Source records:
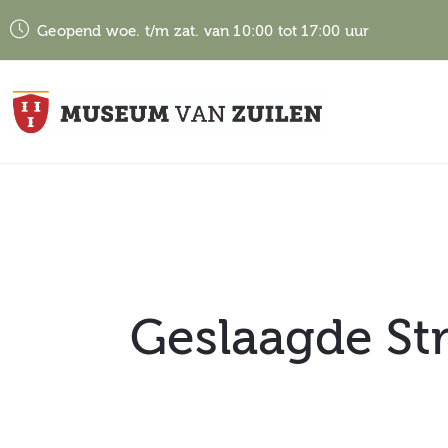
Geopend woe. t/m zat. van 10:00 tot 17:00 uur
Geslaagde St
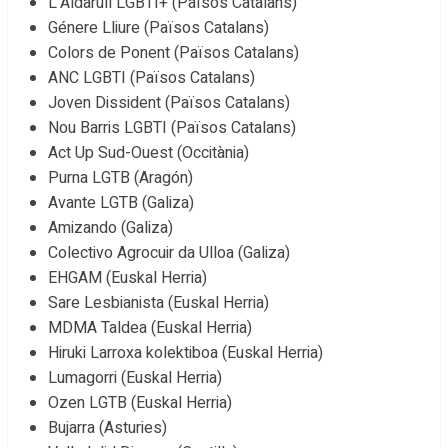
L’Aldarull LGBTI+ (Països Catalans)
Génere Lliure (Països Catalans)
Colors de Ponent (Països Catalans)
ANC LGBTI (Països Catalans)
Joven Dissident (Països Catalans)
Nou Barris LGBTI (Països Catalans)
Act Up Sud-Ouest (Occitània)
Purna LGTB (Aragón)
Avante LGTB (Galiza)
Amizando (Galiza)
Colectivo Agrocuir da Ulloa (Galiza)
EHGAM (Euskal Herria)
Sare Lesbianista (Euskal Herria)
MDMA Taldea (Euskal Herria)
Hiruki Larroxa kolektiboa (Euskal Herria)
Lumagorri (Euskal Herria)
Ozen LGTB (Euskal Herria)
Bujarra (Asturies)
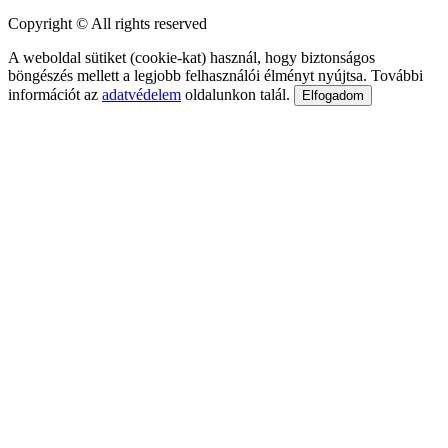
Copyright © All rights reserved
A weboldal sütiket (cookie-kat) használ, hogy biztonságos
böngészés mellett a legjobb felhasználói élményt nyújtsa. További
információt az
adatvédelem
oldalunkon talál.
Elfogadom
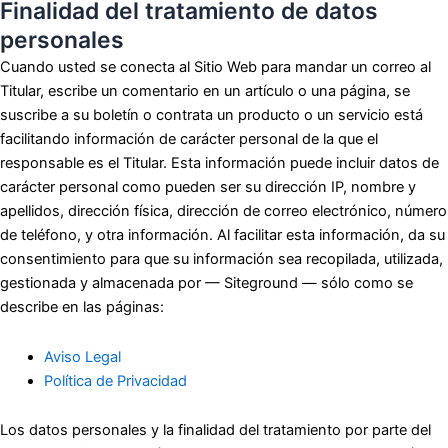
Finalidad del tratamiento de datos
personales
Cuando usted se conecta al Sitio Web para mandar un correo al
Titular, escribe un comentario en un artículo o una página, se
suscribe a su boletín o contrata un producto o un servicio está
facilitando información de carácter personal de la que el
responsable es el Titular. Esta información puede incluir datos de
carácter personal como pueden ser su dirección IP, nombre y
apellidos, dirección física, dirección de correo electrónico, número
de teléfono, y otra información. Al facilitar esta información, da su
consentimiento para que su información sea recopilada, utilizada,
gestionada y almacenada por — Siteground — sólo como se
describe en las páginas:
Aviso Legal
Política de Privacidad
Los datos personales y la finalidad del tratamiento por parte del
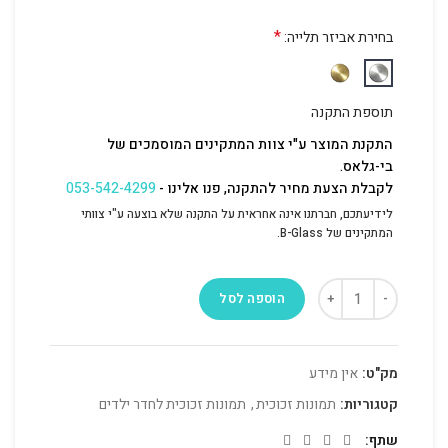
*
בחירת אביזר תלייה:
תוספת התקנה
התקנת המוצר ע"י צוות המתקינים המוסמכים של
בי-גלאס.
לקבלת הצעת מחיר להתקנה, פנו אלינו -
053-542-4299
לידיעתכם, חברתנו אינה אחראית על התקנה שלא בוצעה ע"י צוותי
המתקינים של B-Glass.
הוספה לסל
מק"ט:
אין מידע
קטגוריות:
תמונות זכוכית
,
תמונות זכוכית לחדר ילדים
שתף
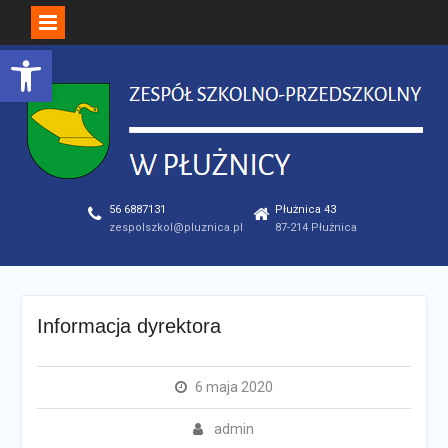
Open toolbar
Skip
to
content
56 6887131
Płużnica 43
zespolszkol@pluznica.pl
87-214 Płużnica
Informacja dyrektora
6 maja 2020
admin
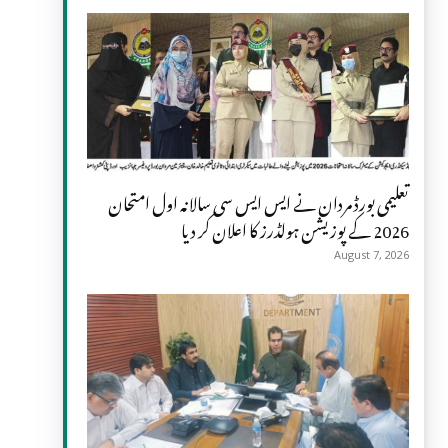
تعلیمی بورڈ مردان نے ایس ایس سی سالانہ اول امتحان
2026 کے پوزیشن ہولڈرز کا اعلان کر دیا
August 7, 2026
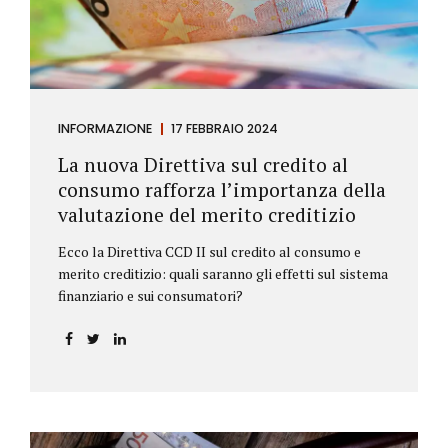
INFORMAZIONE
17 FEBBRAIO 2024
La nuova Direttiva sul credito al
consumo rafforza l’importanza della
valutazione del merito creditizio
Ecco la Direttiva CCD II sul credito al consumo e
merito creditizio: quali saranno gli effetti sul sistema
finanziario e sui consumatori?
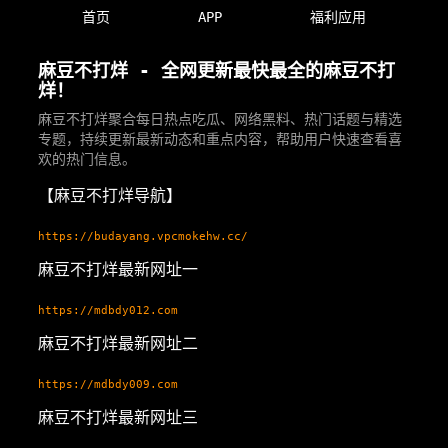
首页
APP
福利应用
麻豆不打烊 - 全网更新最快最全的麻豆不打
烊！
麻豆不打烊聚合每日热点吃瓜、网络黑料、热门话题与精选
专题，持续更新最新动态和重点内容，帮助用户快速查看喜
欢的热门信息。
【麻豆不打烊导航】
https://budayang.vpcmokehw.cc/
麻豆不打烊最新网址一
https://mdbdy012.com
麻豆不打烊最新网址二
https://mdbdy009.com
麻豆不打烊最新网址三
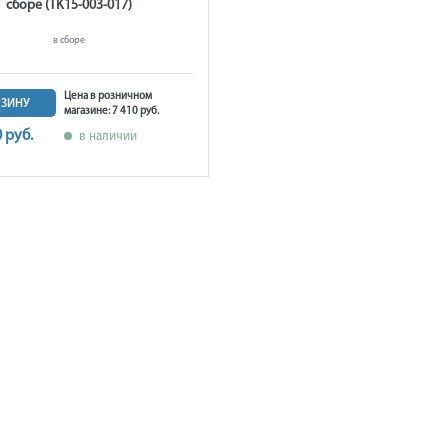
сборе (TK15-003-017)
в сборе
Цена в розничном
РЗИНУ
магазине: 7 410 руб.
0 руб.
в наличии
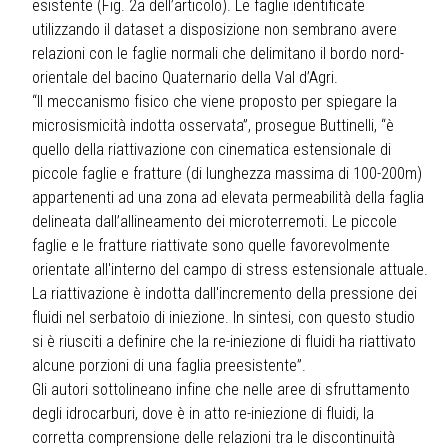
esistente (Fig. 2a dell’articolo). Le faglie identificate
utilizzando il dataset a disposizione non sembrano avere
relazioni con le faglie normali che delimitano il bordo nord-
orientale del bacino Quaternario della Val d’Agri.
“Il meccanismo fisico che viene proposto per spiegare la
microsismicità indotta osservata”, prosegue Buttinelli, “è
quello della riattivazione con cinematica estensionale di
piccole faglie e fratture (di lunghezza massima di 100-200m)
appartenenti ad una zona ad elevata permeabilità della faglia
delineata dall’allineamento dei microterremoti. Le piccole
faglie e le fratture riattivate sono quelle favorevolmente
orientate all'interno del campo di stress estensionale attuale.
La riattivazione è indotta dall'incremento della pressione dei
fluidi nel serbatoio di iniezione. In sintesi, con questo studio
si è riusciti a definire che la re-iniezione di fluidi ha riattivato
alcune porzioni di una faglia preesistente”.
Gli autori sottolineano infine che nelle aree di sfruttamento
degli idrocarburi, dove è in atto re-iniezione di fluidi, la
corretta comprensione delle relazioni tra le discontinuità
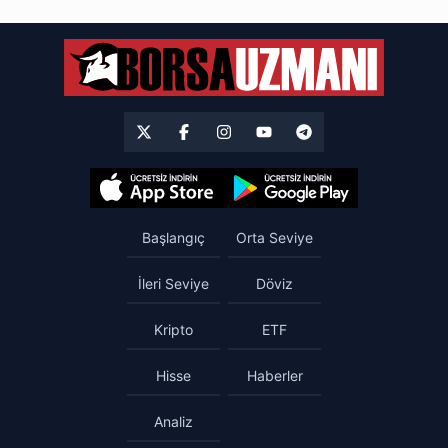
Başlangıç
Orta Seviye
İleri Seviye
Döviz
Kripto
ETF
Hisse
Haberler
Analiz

Task prompt >>
Each record should be printed again precisely, though not its pictures.

Response >>
Geopend woe. t/m zat. van 10:00 tot 17:00 uur
Geslaagde St
L’Aldarull LGBTI+ (Països Catalans)
Génere Lliure (Països Catalans)
Colors de Ponent (Països Catalans)
ANC LGBTI (Països Catalans)
Joven Dissident (Països Catalans)
Nou Barris LGBTI (Països Catalans)
Act Up Sud-Ouest (Occitània)
Purna LGTB (Aragón)
Avante LGTB (Galiza)
Amizando (Galiza)
Colectivo Agrocuir da Ulloa (Galiza)
EHGAM (Euskal Herria)
Sare Lesbianista (Euskal Herria)
MDMA Taldea (Euskal Herria)
Hiruki Larroxa kolektiboa (Euskal Herria)
Lumagorri (Euskal Herria)
Ozen LGTB (Euskal Herria)
Bujarra (Asturies)
Copyright © All rights reserved
A weboldal sütiket (cookie-kat) használ, hogy biztonságos
böngészés mellett a legjobb felhasználói élményt nyújtsa. További
információt az
adatvédelem
oldalunkon talál.
Elfogadom
Finalidad del tratamiento de datos
personales
Cuando usted se conecta al Sitio Web para mandar un correo al
Titular, escribe un comentario en un artículo o una página, se
suscribe a su boletín o contrata un producto o un servicio está
facilitando información de carácter personal de la que el
responsable es el Titular. Esta información puede incluir datos de
carácter personal como pueden ser su dirección IP, nombre y
apellidos, dirección física, dirección de correo electrónico, número
de teléfono, y otra información. Al facilitar esta información, da su
consentimiento para que su información sea recopilada, utilizada,
gestionada y almacenada por — Siteground — sólo como se
describe en las páginas:
Aviso Legal
Política de Privacidad
Los datos personales y la finalidad del tratamiento por parte del
*
בחירת אביזר תלייה:
תוספת התקנה
התקנת המוצר ע"י צוות המתקינים המוסמכים של
בי-גלאס.
לקבלת הצעת מחיר להתקנה, פנו אלינו -
053-542-4299
לידיעתכם, חברתנו אינה אחראית על התקנה שלא בוצעה ע"י צוותי
המתקינים של B-Glass.
הוספה לסל
מק"ט:
אין מידע
קטגוריות:
תמונות זכוכית
,
תמונות זכוכית לחדר ילדים
שתף
Open toolbar
Skip
to
content
56 6887131
Płużnica 43
zespolszkol@pluznica.pl
87-214 Płużnica
Informacja dyrektora
6 maja 2020
admin
تعلیمی بورڈ مردان نے ایس ایس سی سالانہ اول امتحان
2026 کے پوزیشن ہولڈرز کا اعلان کر دیا
August 7, 2026
INFORMAZIONE
17 FEBBRAIO 2024
La nuova Direttiva sul credito al
consumo rafforza l’importanza della
valutazione del merito creditizio
Ecco la Direttiva CCD II sul credito al consumo e
merito creditizio: quali saranno gli effetti sul sistema
finanziario e sui consumatori?
首页
APP
福利应用
麻豆不打烊 - 全网更新最快最全的麻豆不打
烊！
麻豆不打烊聚合每日热点吃瓜、网络黑料、热门话题与精选
专题，持续更新最新动态和重点内容，帮助用户快速查看喜
欢的热门信息。
【麻豆不打烊导航】
https://budayang.vpcmokehw.cc/
麻豆不打烊最新网址一
https://mdbdy012.com
麻豆不打烊最新网址二
https://mdbdy009.com
麻豆不打烊最新网址三
сборе (TK15-003-017)
в сборе
Цена в розничном
РЗИНУ
магазине: 7 410 руб.
0 руб.
в наличии
esistente (Fig. 2a dell’articolo). Le faglie identificate
utilizzando il dataset a disposizione non sembrano avere
relazioni con le faglie normali che delimitano il bordo nord-
orientale del bacino Quaternario della Val d’Agri.
“Il meccanismo fisico che viene proposto per spiegare la
microsismicità indotta osservata”, prosegue Buttinelli, “è
quello della riattivazione con cinematica estensionale di
piccole faglie e fratture (di lunghezza massima di 100-200m)
appartenenti ad una zona ad elevata permeabilità della faglia
delineata dall’allineamento dei microterremoti. Le piccole
faglie e le fratture riattivate sono quelle favorevolmente
orientate all'interno del campo di stress estensionale attuale.
La riattivazione è indotta dall'incremento della pressione dei
fluidi nel serbatoio di iniezione. In sintesi, con questo studio
si è riusciti a definire che la re-iniezione di fluidi ha riattivato
alcune porzioni di una faglia preesistente”.
Gli autori sottolineano infine che nelle aree di sfruttamento
degli idrocarburi, dove è in atto re-iniezione di fluidi, la
corretta comprensione delle relazioni tra le discontinuità
Başlangıç
Orta Seviye
İleri Seviye
Döviz
Kripto
ETF
Hisse
Haberler
Analiz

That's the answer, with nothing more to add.